Context:
HDB Financial Services’ IPO: Regulatory Watch for Violation of Companies Act
Background
- Incident in 2008
- HDB Financial Services may have broken the Companies Act 17 years ago by providing free shares to more than 50 workers in HDFC Bank, its parent company, by private placement.
- The Sebi has found 12 million shares were given preferentially allotted to 410 employees in January 2008.

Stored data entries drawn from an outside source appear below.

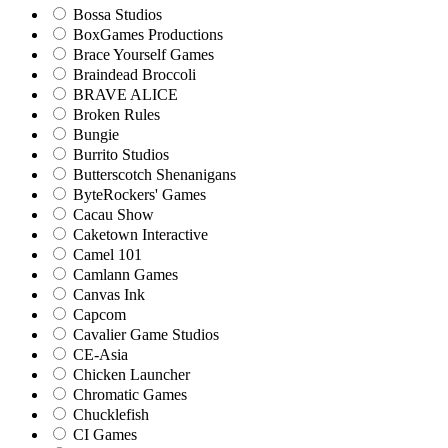
Bossa Studios
BoxGames Productions
Brace Yourself Games
Braindead Broccoli
BRAVE ALICE
Broken Rules
Bungie
Burrito Studios
Butterscotch Shenanigans
ByteRockers' Games
Cacau Show
Caketown Interactive
Camel 101
Camlann Games
Canvas Ink
Capcom
Cavalier Game Studios
CE-Asia
Chicken Launcher
Chromatic Games
Chucklefish
CI Games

- Violation of Public Issue Provisions:
- For issuing shares with more than 50 investors, it is a public issue under the Companies Act which requires Sebi clearance.
Bonus Issue
A bonus issue is when a company gives free shares to its existing shareholders. This is done by capitalizing on the company’s accumulated reserves from previous years’ profits.
Explanation
- A bonus issue is a way for a company to distribute shares to its shareholders without charging them.
- The shares are issued from the company’s free reserve or share premium account.
- The number of shares issued is based on the number of shares each shareholder held on a record date.
SEBI and bonus issues
- SEBI regulates the issuance of securities by companies.
- Companies must follow certain rules and regulations when issuing securities.
- SEBI also regulates the pricing of securities issued by companies.
Regulatory Actions and Legal Consequence
- Reference to Ministry of Corporate Affairs (MCA)
- Sebi plans to refer the case to the Union Ministry of Corporate Affairs (MCA) to check if the issuance amounts to a violation of the Companies Act.
- If it is a breach, HDB Financial Services could face penalties or be temporarily barred from the market.
- Possible IPO Impact
- The violation could impact HDB Financial’s $1.5 billion IPO. The company may have to pay a penalty or amend its IPO application to get clearance.
- Legal Interpretation
- The issuance may be classified as a public or preferential issue. If it were an Employee Stock Option Plan, no Sebi approval would have been required.